Mercy Corps, which operates in the region, said last week it is considering cash distributions to allow Haitians to continue to purchase goods from small businesses critical to local economies. World Vision, an evangelical relief and development organization, is looking to support families in Les Cayes with access to clean water and purifiers, tents for shelter, food and protection for vulnerable children. Ansara Family Fund, which since 2010 has built over 60 hospitals and clinics across Haiti, is aiming to implement a rapid response to help the injured.

Small business lenders and microbanks are mobilizing to help Haitians rebuild an independent and self-sufficient economy. Fonkoze, Haiti’s largest microfinance institution, which forgave 10,000 loans after the 2010 earthquake, is distributing hygiene kits, restructuring existing loans, and providing emergency loans to help small businesses get back up and running. 
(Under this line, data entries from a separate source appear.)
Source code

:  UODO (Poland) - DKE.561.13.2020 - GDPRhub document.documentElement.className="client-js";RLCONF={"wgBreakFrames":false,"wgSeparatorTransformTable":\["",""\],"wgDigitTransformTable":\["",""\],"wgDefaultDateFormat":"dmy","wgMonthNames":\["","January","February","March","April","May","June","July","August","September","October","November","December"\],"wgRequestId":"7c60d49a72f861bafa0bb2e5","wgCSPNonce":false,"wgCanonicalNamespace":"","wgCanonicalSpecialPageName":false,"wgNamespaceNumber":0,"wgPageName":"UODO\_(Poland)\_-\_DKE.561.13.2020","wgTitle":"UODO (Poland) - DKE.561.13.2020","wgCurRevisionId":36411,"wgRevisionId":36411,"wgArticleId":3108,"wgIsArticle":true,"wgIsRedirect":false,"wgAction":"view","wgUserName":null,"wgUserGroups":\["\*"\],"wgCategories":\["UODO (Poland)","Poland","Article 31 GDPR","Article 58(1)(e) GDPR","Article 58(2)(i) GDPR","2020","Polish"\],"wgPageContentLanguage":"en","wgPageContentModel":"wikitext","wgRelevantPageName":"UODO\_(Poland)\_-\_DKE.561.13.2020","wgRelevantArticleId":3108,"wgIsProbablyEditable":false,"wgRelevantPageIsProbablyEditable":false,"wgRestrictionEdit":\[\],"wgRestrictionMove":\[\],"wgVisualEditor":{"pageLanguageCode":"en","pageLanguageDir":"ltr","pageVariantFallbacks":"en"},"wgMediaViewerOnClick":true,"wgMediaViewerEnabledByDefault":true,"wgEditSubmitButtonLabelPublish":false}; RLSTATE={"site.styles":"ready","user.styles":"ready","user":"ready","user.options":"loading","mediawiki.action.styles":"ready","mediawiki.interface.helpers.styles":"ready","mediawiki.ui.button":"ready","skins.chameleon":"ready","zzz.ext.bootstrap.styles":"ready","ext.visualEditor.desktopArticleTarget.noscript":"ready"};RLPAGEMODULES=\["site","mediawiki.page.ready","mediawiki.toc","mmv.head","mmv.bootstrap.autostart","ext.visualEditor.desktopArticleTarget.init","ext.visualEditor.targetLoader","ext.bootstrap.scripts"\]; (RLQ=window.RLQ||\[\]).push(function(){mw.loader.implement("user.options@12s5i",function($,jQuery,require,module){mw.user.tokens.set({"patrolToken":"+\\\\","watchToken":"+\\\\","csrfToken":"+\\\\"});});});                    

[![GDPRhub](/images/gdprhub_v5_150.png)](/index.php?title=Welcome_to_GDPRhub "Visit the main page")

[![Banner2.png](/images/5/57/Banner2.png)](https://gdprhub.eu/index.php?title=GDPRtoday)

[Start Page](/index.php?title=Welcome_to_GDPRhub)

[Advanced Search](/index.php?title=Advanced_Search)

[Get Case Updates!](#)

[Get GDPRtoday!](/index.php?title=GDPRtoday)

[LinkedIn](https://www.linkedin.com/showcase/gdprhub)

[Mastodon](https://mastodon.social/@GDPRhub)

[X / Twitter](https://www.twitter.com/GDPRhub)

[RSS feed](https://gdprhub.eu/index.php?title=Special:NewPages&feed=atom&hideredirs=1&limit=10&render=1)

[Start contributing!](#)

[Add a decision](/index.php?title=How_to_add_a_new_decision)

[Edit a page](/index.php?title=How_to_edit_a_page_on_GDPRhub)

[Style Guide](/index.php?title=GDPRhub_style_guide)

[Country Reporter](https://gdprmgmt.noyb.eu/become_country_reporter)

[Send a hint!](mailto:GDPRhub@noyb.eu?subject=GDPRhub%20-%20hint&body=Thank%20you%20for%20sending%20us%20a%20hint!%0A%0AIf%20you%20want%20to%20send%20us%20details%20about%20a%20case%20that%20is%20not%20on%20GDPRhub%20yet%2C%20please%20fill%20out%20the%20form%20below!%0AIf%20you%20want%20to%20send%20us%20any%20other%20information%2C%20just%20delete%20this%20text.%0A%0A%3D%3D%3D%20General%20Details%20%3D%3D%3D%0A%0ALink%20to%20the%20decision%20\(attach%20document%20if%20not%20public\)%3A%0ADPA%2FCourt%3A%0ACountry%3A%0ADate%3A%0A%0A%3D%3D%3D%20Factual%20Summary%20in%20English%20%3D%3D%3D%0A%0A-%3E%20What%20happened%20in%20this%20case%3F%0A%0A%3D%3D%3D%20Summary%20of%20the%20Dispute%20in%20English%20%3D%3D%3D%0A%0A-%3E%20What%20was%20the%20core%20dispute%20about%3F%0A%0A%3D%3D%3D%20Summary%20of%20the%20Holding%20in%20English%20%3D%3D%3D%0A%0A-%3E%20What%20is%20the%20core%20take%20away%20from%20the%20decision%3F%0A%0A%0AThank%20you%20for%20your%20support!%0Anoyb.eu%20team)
Fonkoze says it now has 453 “Solidarity Credit Centers” in the affected area, and more than 13,000 borrowing clients. The credit centers are “touchpoints in rural, isolated areas that can be leveraged to bring support and aid to remote populations,” the organization says. “Our added value has always been in long-term recovery and development. As the immediate crisis subsides, and as aid agencies move on, Fonkoze remains to support clients and communities.” 

Social enterprises

Social enterprises, formed out of responses to earlier disasters, are preparing to play a role in immediate relief and longer-term recovery.

Partners in Health, known in Haiti as Zanmi Lasante, is treating 30 patients from the affected areas at the University Hospital of Mirebalais, the 300-bed teaching hospital Partners in Health and Haiti’s Ministry of Health built in the aftermath of the 2010 earthquake. 

Clean water distributor DloHaiti “is mobilizing to help in the relief response,” founder Jim Chu told ImpactAlpha. Chu founded the company after volunteering in Haiti following the 2010 earthquake. “We intend to start providing some relief aid in the coming weeks, initially with just delivery of water to families, clinics, and hospitals, and then setup of water systems to ensure potable water is available,” Chu says.

Veerhouse Voda, which builds resilient and sustainable homes in Haiti, has two containers of building materials in its Haiti manufacturing plant, with three more containers on their way from Europe. The company is currently completing a hospital in for the World Health Organization that was commissioned before the earthquake, CEO Brendon Brewster told ImpactAlpha. He said he has facilities to produce as many as 200 shelters per day.

“We’re the solution for the problem,” Brewster said. “People are talking about bringing in supplies. We’re already there.”